CHP lideri Özel: Her sabah bambaşka bir gündemle uyanıyoruz

CHP lideri Özel: Her sabah bambaşka bir gündemle uyanıyoruz
CHP Genel Başkanı Özgür Özel Eskişehir'de düzenlenen Eğitim Zirvesi'nde yükseköğretim sorunların ele alındığı panele katıldı. Burada konuşan Özel, "Ülkemizin gündemi o kadar hızlı değişiyor ki neredeyse her sabah bambaşka bir gündemle uyanıyoruz” dedi.

Panele CHP Genel Başkan Yardımcısı Suat Özçağdaş, Eskişehir eski Büyükşehir Belediye Başkanı Prof. Dr. Yılmaz Büyükerşen, Büyükşehir Belediye Başkanı Yılmaz Büyükerşen ile çok sayıda partili katıldı.

“Bambaşka gündemle uyanıyoruz”

Panelde konuşan Genel Başkan Özgür Özel, Esenyurt Belediye’sinde yaşanan kayyım atamalarıyla ilgili konuştu.

Her güne yeni krizlerle başlanıldığına dikkat çekerek, “Bugün Eskişehir’de Yılmaz Büyükerşen hocamızın ev sahipliğinde bir toplantı gerçekleştiriyoruz. Cumhuriyet Halk Partisi'nin ülkedeki tüm sorunlara çözüm üretme ve iyilikleri anlatma çabasını yansıtan bu toplantı, ortak akılla yürütülen çalışmalardan biridir. Bugün, YÖK'ün kuruluş yıl dönümü ve bu toplantıya bölgemizin Başkan Yardımcımız Fuat Özçağdaş’ın da katılmak istediğini, partimizin bu toplantıya verdiği önemi vurgulamak için burada bulunmak istediğini biliyoruz. Ancak ülkemizin gündemi o kadar hızlı değişiyor ki neredeyse her sabah bambaşka bir gündemle uyanıyoruz” dedi.

“Bu olay nedeniyle kampımızı iptal ettik”

'Esenyurt'ta Türkiye’nin en büyük ilçelerinden birinde, Cumhuriyet Halk Partili bir belediye başkanına yapılan saldırının' ardından, gündemlerinin tamamen değiştiğini vurgulayan Özel, şöyle devam etti:

“Bu olay nedeniyle kampımızı iptal ederek İstanbul'a geçmek durumunda kaldık. Parti yönetim kurulumuz, meclis grubumuz ve diğer kurumsal organlarımızla birlikte İstanbul’da toplandık. Olağanüstü bir durumla karşı karşıya kaldığımız için olağanüstü adımlar atmak zorundaydık.

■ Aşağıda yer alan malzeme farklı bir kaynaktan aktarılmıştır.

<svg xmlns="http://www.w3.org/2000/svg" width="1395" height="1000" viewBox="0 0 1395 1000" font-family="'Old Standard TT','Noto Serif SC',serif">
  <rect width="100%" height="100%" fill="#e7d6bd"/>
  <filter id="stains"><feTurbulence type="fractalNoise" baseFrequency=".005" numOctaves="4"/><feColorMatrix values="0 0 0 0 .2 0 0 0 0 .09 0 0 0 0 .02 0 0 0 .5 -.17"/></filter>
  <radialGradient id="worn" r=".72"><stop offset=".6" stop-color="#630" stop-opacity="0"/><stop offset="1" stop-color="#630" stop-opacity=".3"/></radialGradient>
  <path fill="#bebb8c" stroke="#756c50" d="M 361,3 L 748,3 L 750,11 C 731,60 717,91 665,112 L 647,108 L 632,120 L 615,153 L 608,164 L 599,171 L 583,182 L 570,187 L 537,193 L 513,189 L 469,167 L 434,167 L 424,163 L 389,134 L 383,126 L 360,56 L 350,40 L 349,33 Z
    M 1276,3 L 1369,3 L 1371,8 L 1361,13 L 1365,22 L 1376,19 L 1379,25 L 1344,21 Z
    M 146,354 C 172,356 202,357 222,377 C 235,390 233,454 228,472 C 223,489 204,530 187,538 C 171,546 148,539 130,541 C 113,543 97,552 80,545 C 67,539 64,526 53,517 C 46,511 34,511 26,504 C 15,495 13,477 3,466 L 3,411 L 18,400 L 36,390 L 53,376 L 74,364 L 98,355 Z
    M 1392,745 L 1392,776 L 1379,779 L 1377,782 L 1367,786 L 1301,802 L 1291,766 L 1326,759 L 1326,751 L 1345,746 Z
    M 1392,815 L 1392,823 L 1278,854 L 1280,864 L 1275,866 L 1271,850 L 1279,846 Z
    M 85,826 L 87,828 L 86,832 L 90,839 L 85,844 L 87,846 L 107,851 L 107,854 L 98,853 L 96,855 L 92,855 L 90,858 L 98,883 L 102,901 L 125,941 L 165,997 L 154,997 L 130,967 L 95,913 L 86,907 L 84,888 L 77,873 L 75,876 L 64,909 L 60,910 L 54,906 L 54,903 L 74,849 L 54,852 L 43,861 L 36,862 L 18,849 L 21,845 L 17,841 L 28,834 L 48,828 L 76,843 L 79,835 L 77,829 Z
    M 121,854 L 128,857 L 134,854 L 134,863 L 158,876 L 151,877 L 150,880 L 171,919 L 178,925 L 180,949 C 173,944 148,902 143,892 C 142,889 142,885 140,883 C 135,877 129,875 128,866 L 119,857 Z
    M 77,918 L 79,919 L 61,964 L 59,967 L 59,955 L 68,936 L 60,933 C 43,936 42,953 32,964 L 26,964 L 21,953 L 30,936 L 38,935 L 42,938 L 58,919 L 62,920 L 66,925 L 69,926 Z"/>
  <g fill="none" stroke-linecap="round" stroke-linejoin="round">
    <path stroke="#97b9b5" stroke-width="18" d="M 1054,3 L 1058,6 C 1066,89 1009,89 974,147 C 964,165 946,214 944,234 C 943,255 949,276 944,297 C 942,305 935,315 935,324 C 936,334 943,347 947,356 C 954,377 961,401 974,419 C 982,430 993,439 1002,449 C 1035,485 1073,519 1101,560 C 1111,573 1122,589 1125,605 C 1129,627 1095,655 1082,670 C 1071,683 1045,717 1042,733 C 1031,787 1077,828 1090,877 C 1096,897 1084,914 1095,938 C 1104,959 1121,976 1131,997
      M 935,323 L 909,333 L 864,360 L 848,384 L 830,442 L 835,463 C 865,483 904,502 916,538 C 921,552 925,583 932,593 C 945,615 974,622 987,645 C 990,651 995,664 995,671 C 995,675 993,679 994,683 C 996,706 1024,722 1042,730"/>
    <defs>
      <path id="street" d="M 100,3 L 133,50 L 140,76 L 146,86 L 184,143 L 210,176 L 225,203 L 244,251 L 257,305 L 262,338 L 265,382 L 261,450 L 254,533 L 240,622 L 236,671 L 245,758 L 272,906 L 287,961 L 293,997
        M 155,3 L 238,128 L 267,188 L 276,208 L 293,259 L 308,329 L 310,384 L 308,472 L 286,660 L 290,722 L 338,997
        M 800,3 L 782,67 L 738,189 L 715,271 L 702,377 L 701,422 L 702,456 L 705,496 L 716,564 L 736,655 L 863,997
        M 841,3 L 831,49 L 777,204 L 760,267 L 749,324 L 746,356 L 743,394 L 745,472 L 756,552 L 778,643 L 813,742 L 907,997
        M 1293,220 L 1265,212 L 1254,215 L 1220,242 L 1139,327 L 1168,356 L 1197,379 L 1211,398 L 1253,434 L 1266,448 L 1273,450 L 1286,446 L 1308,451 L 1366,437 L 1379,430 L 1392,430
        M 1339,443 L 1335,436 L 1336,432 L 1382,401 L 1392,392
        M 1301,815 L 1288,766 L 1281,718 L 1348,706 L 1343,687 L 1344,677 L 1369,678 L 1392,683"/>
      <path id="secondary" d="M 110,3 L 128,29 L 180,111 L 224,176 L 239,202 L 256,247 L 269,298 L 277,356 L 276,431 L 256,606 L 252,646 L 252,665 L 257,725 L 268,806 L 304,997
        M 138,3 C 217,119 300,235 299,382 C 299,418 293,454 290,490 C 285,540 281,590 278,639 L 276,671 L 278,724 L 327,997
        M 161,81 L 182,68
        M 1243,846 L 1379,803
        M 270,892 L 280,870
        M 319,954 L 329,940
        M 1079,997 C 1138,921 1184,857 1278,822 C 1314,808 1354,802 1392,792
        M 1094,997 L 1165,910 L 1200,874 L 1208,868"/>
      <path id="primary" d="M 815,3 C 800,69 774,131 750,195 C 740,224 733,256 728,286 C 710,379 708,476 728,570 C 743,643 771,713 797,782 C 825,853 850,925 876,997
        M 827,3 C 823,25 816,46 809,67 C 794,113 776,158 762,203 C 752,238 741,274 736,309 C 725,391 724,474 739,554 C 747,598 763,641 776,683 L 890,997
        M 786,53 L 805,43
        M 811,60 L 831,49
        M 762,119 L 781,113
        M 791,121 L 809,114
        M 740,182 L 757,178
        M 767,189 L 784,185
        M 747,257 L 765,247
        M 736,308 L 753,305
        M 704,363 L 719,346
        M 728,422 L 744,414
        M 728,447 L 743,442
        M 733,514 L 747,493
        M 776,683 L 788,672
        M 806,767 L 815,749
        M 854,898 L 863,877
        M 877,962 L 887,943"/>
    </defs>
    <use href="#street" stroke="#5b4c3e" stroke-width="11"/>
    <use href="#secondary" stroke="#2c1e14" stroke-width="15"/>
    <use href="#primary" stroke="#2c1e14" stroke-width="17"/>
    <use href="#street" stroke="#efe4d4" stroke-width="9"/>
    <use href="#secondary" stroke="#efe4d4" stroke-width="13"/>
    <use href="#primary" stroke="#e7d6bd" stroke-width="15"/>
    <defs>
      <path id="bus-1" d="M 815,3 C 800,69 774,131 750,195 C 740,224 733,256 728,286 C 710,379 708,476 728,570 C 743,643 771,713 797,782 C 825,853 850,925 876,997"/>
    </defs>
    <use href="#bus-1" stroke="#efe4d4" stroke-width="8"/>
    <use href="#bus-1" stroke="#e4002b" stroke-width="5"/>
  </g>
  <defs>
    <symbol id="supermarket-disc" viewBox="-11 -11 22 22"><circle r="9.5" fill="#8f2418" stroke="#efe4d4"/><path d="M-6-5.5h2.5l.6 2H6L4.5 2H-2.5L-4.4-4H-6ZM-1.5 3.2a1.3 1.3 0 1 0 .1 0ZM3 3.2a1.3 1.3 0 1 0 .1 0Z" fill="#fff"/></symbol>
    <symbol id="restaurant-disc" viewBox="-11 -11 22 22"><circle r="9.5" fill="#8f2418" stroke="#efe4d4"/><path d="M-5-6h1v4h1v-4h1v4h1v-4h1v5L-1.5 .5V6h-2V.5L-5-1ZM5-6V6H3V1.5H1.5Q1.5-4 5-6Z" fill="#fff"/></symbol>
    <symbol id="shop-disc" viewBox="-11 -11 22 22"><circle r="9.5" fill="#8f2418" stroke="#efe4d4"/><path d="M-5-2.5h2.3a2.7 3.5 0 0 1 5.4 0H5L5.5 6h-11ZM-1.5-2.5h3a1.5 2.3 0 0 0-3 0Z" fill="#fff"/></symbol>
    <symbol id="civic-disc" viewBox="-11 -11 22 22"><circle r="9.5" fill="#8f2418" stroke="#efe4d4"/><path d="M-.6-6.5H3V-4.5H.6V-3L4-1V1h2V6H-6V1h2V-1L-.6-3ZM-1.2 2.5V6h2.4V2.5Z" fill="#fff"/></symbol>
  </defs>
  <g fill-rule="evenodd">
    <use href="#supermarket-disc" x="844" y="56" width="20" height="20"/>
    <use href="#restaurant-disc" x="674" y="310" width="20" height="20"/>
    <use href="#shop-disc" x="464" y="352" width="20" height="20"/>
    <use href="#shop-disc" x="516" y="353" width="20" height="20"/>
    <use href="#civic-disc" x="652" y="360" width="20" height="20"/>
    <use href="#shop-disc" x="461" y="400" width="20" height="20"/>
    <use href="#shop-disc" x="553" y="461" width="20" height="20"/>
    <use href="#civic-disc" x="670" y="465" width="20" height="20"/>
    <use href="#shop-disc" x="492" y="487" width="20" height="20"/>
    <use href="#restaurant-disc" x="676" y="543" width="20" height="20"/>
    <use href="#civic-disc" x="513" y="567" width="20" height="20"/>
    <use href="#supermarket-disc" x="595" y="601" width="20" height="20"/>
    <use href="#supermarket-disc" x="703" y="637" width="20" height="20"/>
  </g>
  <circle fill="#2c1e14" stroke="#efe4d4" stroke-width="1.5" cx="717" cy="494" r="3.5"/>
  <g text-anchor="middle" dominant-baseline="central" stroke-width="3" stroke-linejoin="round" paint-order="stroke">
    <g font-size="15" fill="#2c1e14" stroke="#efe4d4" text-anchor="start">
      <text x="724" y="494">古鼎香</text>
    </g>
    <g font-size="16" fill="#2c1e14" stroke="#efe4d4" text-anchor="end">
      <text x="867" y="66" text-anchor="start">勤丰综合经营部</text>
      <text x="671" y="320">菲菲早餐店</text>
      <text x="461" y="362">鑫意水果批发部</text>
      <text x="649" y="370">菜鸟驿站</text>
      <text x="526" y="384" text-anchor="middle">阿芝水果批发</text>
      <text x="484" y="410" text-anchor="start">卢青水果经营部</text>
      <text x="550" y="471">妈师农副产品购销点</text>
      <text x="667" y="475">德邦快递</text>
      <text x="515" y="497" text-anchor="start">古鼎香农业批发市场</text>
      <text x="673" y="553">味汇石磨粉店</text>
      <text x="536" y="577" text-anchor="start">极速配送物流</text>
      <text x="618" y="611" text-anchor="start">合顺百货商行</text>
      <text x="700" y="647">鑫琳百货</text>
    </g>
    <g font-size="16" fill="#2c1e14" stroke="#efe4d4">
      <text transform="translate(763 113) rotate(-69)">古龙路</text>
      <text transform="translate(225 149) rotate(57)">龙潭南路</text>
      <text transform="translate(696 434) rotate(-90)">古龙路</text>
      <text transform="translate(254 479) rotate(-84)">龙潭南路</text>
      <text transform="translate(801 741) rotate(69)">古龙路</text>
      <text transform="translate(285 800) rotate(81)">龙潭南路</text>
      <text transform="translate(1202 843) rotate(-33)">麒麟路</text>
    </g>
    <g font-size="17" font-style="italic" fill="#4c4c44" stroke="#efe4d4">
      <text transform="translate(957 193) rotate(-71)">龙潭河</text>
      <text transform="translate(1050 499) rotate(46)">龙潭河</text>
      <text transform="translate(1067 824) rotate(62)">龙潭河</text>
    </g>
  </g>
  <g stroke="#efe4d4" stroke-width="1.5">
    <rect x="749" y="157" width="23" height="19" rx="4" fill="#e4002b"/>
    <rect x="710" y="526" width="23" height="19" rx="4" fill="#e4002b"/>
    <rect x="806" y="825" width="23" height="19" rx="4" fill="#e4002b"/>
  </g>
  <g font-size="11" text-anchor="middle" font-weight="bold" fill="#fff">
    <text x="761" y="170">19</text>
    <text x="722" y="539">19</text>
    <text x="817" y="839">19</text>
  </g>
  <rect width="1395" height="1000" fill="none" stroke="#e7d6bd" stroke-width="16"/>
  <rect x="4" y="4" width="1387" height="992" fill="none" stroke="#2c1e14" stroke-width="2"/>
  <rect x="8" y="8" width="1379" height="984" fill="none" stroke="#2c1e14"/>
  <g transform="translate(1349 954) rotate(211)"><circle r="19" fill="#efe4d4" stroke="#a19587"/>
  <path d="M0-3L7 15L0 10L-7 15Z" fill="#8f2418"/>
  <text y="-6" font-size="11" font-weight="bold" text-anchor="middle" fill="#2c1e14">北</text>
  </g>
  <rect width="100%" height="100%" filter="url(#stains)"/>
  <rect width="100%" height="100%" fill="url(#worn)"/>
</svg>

Ancak bu toplantıyı iptal etmememizin bir sebebi var. Mustafa Kemal Atatürk, Temmuz 1921’de, Kurtuluş Savaşı’nın en zor günlerinde, Yunan ordusunun Kütahya’dan Ankara’ya doğru ilerlediği bir süreçte bile eğitim politikalarını tartışmak için zaman yaratmıştı. En olağanüstü gündemlerde bile eğitim konusunu konuşmak, kurucu irademizin bir göstergesidir. Bu yüzden, bugün tüm ağır siyasi gündeme rağmen Eskişehir’deyiz. Maalesef, ülkemiz adalet krizini derin bir şekilde yaşıyor. Adaleti, hukuku, demokrasiyi, eşitliği öğretenler; yerel yönetim, güvenlik politikaları ve iletişimi öğreten akademisyenler, ülkemizin çağdaş bir şekilde yönetilmesi için gerekli olan nitelikli bireyleri yetiştiriyor. Ancak bugün, akademik özerkliğin askıya alınması ve kayyum atamaları gibi durumlar, bu değerli akademisyenleri hedef alıyor. Kazanılmış hukuki haklar bile yerine getirilmiyor. Ben, programın açılış konuşmasını yaparken, burada üretilen sonuçların çok anlamlı olacağına inanıyorum. Bugün, YÖK’ün kuruluşunun üzerinden 43 yıl geçti. 1980 darbesinden önce Türkiye’de özgür bir tartışma ortamı vardı, sendikal haklara sahip işçiler bulunuyordu. Ancak darbenin ardından, düşünce özgürlüğünü baskı altına almayı hedefleyen bir sistem kuruldu. Yükseköğretim Kurumu (YÖK), sosyal demokrasiye, farklı düşüncelere tahammülü olmayan bir yapının ürünü olarak kuruldu ve üniversitelerin özerkliğini sınırlayan bir vesayet makamı olarak yapılandırıldı. Kurulduğu andan itibaren, üniversitelerin her adımında bu anlayış hakim oldu ve akademik özgürlükler giderek kısıtlandı."